-- Exercise requirements --
Leave the pictures behind and repeat all the entries exactly.

-- Data extract --

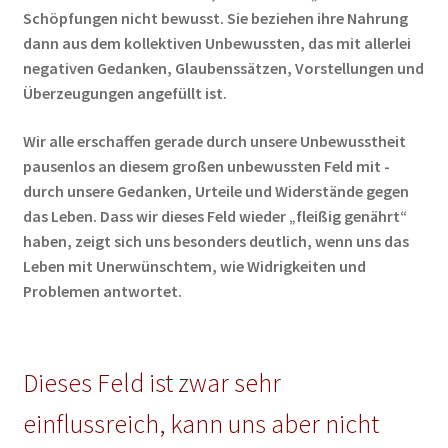
Schöpfungen nicht bewusst. Sie beziehen ihre Nahrung
dann aus dem kollektiven Unbewussten, das mit allerlei
negativen Gedanken, Glaubenssätzen, Vorstellungen und
Überzeugungen angefüllt ist.
Wir alle erschaffen gerade durch unsere Unbewusstheit
pausenlos an diesem großen unbewussten Feld mit -
durch unsere Gedanken, Urteile und Widerstände gegen
das Leben. Dass wir dieses Feld wieder „fleißig genährt“
haben, zeigt sich uns besonders deutlich, wenn uns das
Leben mit Unerwünschtem, wie Widrigkeiten und
Problemen antwortet.
Dieses Feld ist zwar sehr
einflussreich, kann uns aber nicht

-- Solution for this task --
Schöpfungen nicht bewusst. Sie beziehen ihre Nahrung
dann aus dem kollektiven Unbewussten, das mit allerlei
negativen Gedanken, Glaubenssätzen, Vorstellungen und
Überzeugungen angefüllt ist.
Wir alle erschaffen gerade durch unsere Unbewusstheit
pausenlos an diesem großen unbewussten Feld mit -
durch unsere Gedanken, Urteile und Widerstände gegen
das Leben. Dass wir dieses Feld wieder „fleißig genährt“
haben, zeigt sich uns besonders deutlich, wenn uns das
Leben mit Unerwünschtem, wie Widrigkeiten und
Problemen antwortet.
Dieses Feld ist zwar sehr
einflussreich, kann uns aber nicht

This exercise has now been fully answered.